Collected data entries:
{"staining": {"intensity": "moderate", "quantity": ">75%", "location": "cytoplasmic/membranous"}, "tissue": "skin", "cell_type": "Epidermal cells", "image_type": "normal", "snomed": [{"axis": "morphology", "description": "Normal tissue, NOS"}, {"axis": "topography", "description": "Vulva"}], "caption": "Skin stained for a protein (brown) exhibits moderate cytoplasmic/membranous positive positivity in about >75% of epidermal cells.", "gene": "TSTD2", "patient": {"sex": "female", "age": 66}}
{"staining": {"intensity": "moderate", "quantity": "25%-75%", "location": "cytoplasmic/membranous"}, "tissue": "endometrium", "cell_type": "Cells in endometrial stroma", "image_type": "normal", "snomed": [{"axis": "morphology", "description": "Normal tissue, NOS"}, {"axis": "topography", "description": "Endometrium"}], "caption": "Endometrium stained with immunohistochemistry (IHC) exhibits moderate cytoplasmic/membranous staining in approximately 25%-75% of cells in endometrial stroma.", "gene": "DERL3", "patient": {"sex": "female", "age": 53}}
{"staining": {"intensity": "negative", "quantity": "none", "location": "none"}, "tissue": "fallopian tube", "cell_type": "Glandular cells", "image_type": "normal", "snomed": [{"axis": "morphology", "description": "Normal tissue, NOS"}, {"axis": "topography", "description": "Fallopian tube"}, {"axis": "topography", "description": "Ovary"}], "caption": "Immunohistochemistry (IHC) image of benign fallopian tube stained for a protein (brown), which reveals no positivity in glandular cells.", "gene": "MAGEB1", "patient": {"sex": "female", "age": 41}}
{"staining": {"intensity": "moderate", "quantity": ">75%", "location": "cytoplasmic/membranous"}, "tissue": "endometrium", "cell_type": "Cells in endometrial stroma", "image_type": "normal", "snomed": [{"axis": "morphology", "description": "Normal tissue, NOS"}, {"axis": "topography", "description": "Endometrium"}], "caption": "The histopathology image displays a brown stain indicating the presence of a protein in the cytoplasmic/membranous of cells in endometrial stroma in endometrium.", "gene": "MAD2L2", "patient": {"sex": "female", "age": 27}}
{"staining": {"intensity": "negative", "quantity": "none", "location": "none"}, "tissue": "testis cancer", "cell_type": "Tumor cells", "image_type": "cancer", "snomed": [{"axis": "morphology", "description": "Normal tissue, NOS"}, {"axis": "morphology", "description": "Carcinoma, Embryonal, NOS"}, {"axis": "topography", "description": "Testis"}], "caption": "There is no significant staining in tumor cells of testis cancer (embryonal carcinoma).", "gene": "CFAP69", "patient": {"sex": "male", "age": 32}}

> [INSTRUCTIONS FOR THE TASK]: Nothing in the records may be dropped; reproduce them exactly.

> [REPLY TO THE TASK]:
{"staining": {"intensity": "moderate", "quantity": ">75%", "location": "cytoplasmic/membranous"}, "tissue": "skin", "cell_type": "Epidermal cells", "image_type": "normal", "snomed": [{"axis": "morphology", "description": "Normal tissue, NOS"}, {"axis": "topography", "description": "Vulva"}], "caption": "Skin stained for a protein (brown) exhibits moderate cytoplasmic/membranous positive positivity in about >75% of epidermal cells.", "gene": "TSTD2", "patient": {"sex": "female", "age": 66}}
{"staining": {"intensity": "moderate", "quantity": "25%-75%", "location": "cytoplasmic/membranous"}, "tissue": "endometrium", "cell_type": "Cells in endometrial stroma", "image_type": "normal", "snomed": [{"axis": "morphology", "description": "Normal tissue, NOS"}, {"axis": "topography", "description": "Endometrium"}], "caption": "Endometrium stained with immunohistochemistry (IHC) exhibits moderate cytoplasmic/membranous staining in approximately 25%-75% of cells in endometrial stroma.", "gene": "DERL3", "patient": {"sex": "female", "age": 53}}
{"staining": {"intensity": "negative", "quantity": "none", "location": "none"}, "tissue": "fallopian tube", "cell_type": "Glandular cells", "image_type": "normal", "snomed": [{"axis": "morphology", "description": "Normal tissue, NOS"}, {"axis": "topography", "description": "Fallopian tube"}, {"axis": "topography", "description": "Ovary"}], "caption": "Immunohistochemistry (IHC) image of benign fallopian tube stained for a protein (brown), which reveals no positivity in glandular cells.", "gene": "MAGEB1", "patient": {"sex": "female", "age": 41}}
{"staining": {"intensity": "moderate", "quantity": ">75%", "location": "cytoplasmic/membranous"}, "tissue": "endometrium", "cell_type": "Cells in endometrial stroma", "image_type": "normal", "snomed": [{"axis": "morphology", "description": "Normal tissue, NOS"}, {"axis": "topography", "description": "Endometrium"}], "caption": "The histopathology image displays a brown stain indicating the presence of a protein in the cytoplasmic/membranous of cells in endometrial stroma in endometrium.", "gene": "MAD2L2", "patient": {"sex": "female", "age": 27}}
{"staining": {"intensity": "negative", "quantity": "none", "location": "none"}, "tissue": "testis cancer", "cell_type": "Tumor cells", "image_type": "cancer", "snomed": [{"axis": "morphology", "description": "Normal tissue, NOS"}, {"axis": "morphology", "description": "Carcinoma, Embryonal, NOS"}, {"axis": "topography", "description": "Testis"}], "caption": "There is no significant staining in tumor cells of testis cancer (embryonal carcinoma).", "gene": "CFAP69", "patient": {"sex": "male", "age": 32}}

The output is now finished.